A cette question le Professeur Anoumou DAGNRA évoque les avantages du vaccin. Pour lui, le vaccin a deux avantages. Le premier avantage, c’est qu’il est individuel. « Si vous êtes vaccinés, ce qu’on sait aujourd’hui, vous êtes protégé contre la forme grave du covid-19 », fait-il savoir. « Ça c’est un acquis ».

Le deuxième avantage, se situe au niveau du nombre de togolais qui seront vaccinés.

« Si nous arrivons à vacciner 60% de la population, nous aurons plus tard, ce qu’on appelle, une immunité collective », précise Anoumou DAGNRA qui évoque le cas Israël.

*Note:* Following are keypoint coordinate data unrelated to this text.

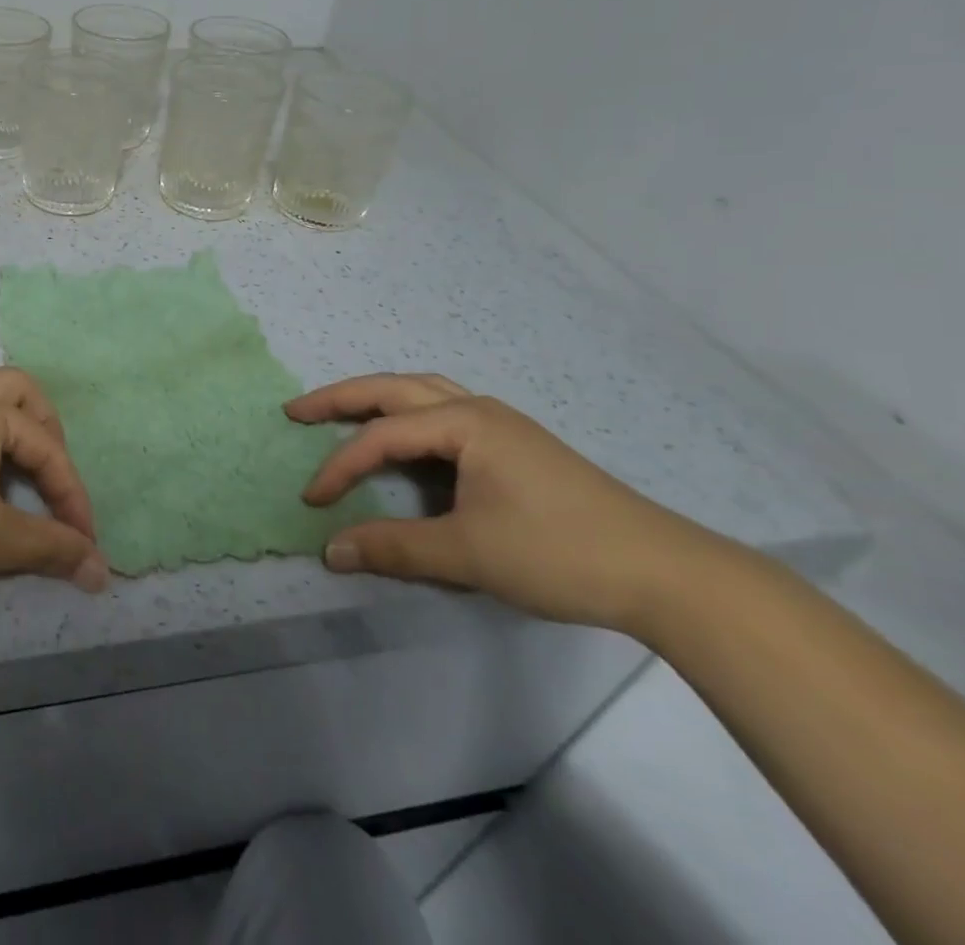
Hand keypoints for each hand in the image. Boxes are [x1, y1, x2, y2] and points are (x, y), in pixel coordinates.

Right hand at [288, 373, 727, 633]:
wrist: (667, 574)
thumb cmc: (559, 553)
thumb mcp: (469, 553)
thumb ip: (394, 547)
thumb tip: (330, 551)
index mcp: (464, 422)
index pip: (382, 437)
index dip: (340, 467)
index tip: (312, 502)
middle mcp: (478, 409)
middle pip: (394, 389)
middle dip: (341, 399)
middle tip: (297, 411)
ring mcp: (501, 425)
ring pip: (423, 394)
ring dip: (377, 401)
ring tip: (343, 413)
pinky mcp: (516, 447)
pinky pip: (444, 415)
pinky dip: (409, 418)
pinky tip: (407, 440)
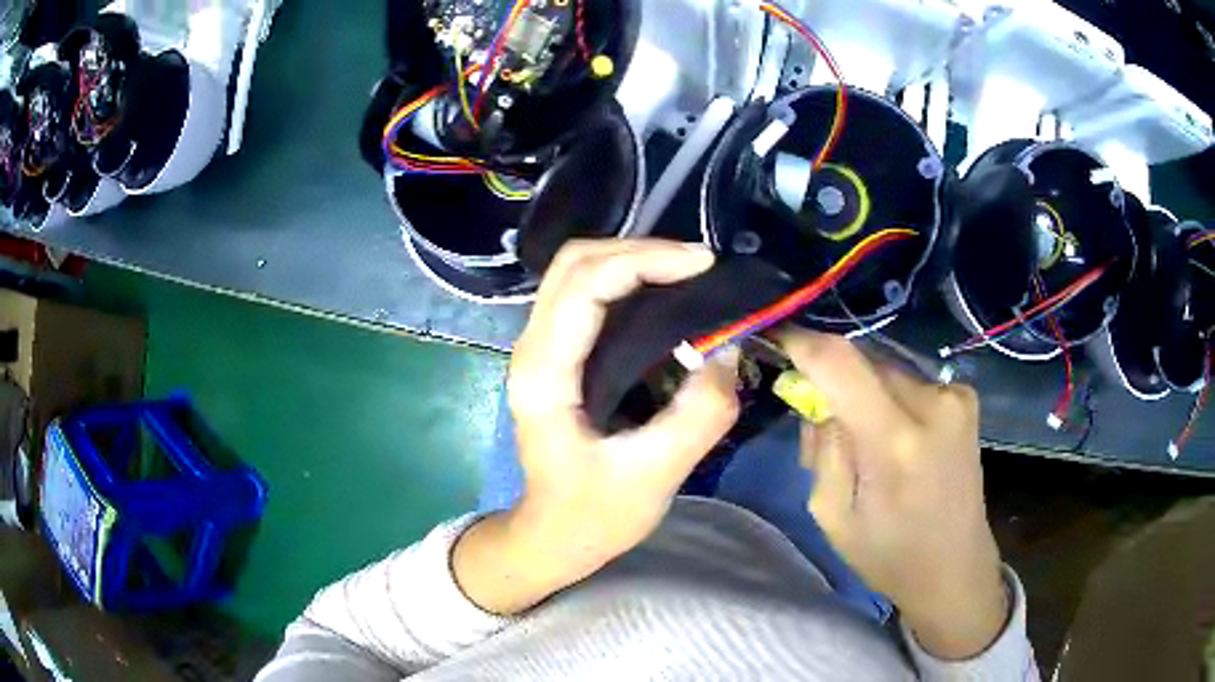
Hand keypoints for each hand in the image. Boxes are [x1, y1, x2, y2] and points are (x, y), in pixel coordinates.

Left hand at [454, 239, 739, 614]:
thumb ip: (699, 415)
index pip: (585, 283)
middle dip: (640, 249)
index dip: (645, 260)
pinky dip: (626, 280)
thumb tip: (729, 351)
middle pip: (575, 262)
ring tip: (689, 274)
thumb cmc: (593, 516)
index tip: (704, 265)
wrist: (551, 537)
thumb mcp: (654, 476)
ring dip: (632, 259)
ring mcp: (539, 349)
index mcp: (546, 374)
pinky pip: (585, 295)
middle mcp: (532, 349)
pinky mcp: (556, 356)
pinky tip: (664, 296)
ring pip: (577, 272)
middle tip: (699, 265)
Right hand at [781, 331, 1007, 659]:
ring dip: (862, 390)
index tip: (774, 338)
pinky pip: (909, 379)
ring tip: (863, 438)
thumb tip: (814, 397)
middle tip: (819, 419)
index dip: (801, 342)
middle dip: (832, 380)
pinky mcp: (965, 396)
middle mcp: (932, 403)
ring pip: (885, 368)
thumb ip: (821, 448)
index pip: (839, 362)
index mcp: (894, 442)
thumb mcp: (832, 515)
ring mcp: (955, 396)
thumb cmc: (889, 555)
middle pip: (862, 361)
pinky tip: (894, 435)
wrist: (956, 567)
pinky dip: (889, 397)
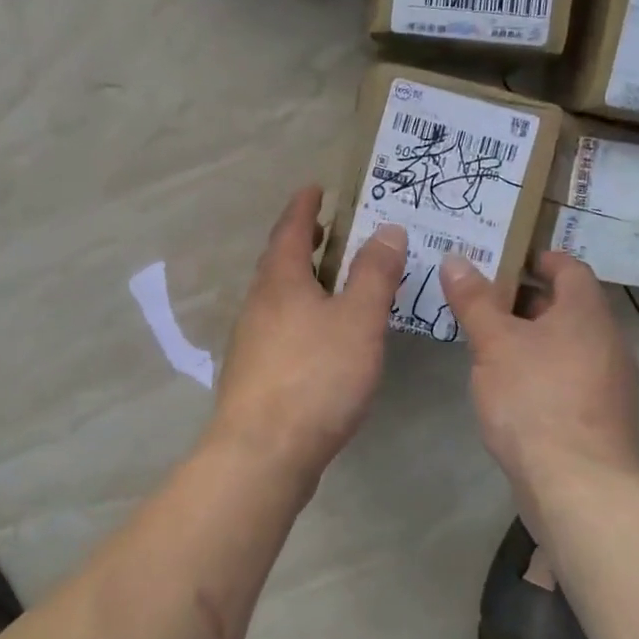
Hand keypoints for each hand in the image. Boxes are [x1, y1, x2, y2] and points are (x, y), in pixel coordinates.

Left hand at [206, 186, 407, 483]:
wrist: (263, 451)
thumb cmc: (316, 376)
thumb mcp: (358, 320)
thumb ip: (374, 274)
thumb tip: (387, 228)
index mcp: (280, 281)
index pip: (290, 229)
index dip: (304, 206)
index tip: (315, 187)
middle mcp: (258, 303)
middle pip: (278, 261)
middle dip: (302, 241)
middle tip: (328, 231)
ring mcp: (251, 340)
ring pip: (277, 296)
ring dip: (301, 279)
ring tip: (330, 280)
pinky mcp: (254, 373)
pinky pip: (279, 326)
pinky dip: (300, 313)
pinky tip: (319, 335)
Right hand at [440, 250, 638, 511]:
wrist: (578, 484)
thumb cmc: (534, 398)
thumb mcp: (494, 342)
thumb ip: (474, 300)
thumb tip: (455, 259)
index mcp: (586, 313)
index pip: (569, 267)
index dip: (537, 258)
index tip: (502, 258)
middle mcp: (607, 340)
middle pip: (566, 305)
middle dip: (523, 298)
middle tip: (479, 297)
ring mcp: (608, 381)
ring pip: (565, 342)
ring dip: (529, 335)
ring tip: (485, 338)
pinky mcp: (600, 415)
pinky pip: (568, 373)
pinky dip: (540, 366)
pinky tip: (507, 383)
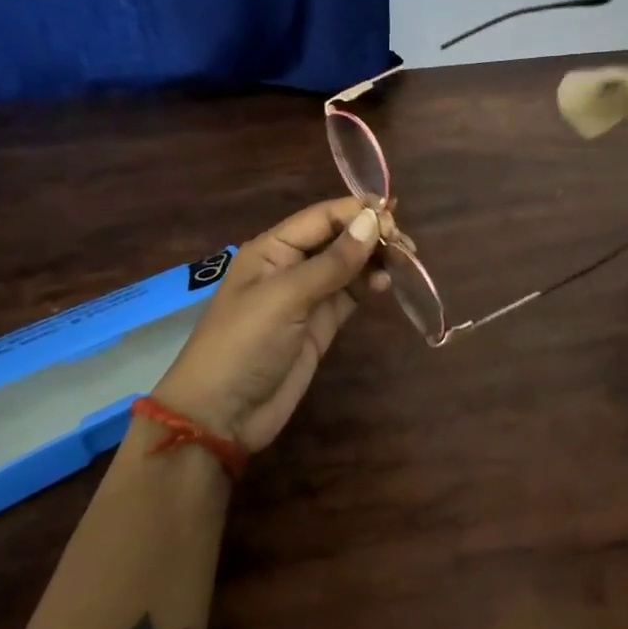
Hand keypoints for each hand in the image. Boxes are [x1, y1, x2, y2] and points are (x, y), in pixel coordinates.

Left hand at [149, 197, 383, 453]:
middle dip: (372, 234)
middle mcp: (292, 265)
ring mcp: (308, 296)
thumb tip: (374, 221)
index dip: (358, 212)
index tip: (394, 218)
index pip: (323, 216)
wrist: (221, 417)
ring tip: (404, 262)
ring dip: (376, 258)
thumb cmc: (243, 345)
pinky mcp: (322, 323)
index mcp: (273, 249)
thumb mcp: (285, 298)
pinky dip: (370, 284)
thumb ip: (332, 262)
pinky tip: (386, 283)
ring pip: (349, 264)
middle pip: (339, 236)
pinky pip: (351, 293)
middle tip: (406, 246)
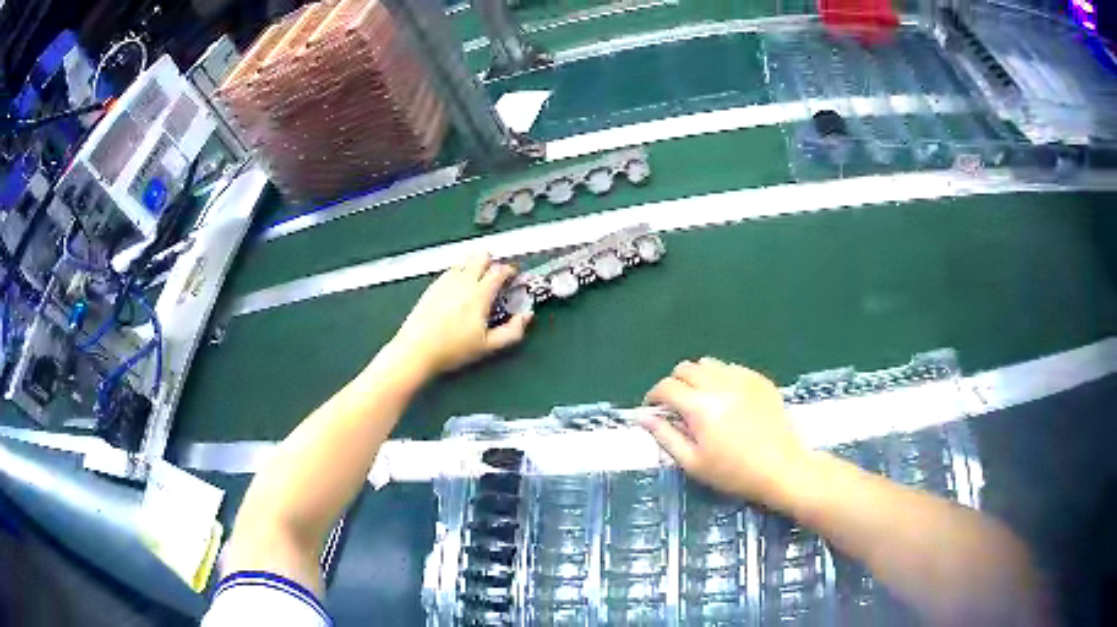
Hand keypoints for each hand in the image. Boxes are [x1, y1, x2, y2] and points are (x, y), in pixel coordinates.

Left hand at [388, 253, 532, 377]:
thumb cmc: (453, 349)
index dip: (510, 270)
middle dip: (491, 261)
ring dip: (474, 264)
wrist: (417, 349)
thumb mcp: (488, 346)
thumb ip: (512, 331)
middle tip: (496, 274)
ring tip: (478, 278)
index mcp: (479, 295)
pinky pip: (450, 270)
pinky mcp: (432, 286)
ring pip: (464, 260)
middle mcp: (463, 282)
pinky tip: (459, 285)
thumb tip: (527, 316)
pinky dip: (459, 271)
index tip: (513, 276)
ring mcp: (446, 282)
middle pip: (481, 257)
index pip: (499, 271)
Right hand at [641, 358, 808, 503]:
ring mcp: (742, 378)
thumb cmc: (733, 472)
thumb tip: (643, 416)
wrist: (781, 469)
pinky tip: (727, 400)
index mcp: (700, 406)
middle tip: (677, 407)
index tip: (653, 410)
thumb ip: (665, 435)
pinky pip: (731, 368)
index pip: (666, 387)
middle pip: (685, 368)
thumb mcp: (692, 462)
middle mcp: (720, 384)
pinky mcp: (760, 379)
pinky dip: (721, 378)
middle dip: (674, 384)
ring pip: (708, 363)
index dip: (653, 396)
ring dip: (697, 378)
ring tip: (702, 401)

« On n’a quand même des données intéressantes. Israël est le premier pays en termes de nombre de personnes vaccinées avec 20% de la population vaccinée en général, et 60% des personnes âgées. Et on remarque déjà que dans ce groupe cible, on constate une réduction du nombre de contaminations au covid-19 ».

Mais pour le moment, rappelle-t-il, même si on commande la vaccination aujourd’hui, on ne va pas vacciner les 60% de la population d’un seul coup, ça sera progressif. Pour lui, du moment où on n’est pas encore atteint l’étape de l’immunité collective, il faut absolument continuer par respecter les mesures barrières.
S’agissant du vaccin même qui fait débat, le professeur Anoumou DAGNRA renvoie à la course qui se fait en ce moment par plusieurs pays.

« Si vous connaissez un peu l’histoire de ce vaccin, vous remarquerez qu’il y a plusieurs pays qui se sont alignés, c’est-à-dire que la demande du vaccin est plus forte que l’offre. Il y a des gens qui ont prépayés pour être livrés en vaccin. Et donc si on prend le cas du Togo, il y a deux sources de financements pour avoir ce vaccin. La première source de financement, c’est un don qui va venir d’une plateforme appelée COVAX, qui va donner 20% du vaccin. Et les 40% seront achetés par l’Etat Togolais », déclare-t-il en rassurant que toutes les démarches ont été faites au jour d’aujourd’hui par le gouvernement du Togo pour acquérir ce vaccin. « Mais c’est un problème de délai. On s’aligne comme tous les autres pays »
S’agissant du prix du vaccin, il n’y a pas encore de directive émise par l’Etat à ce sujet.

Et pour les effets indésirables, le conseil scientifique pense qu’il n’y a pas trop de souci à se faire, car à ce jour, le vaccin Pfizer a été vacciné pour plus de 50 millions de personnes de par le monde entier, « et les effets secondaires qui sont enregistrés sont des effets classiques qu’on observe pour la plupart des vaccins … ce sont des vaccins suffisamment inoffensifs ».

« Tous les vaccins qui vont arriver en Afrique seront des vaccins qui sont sûrs. On ne fabriquera pas des vaccins uniquement pour l’Afrique et des vaccins uniquement pour l’Europe, non », relève le professeur Anoumou DAGNRA qui pense que le Togo est sur la bonne voie.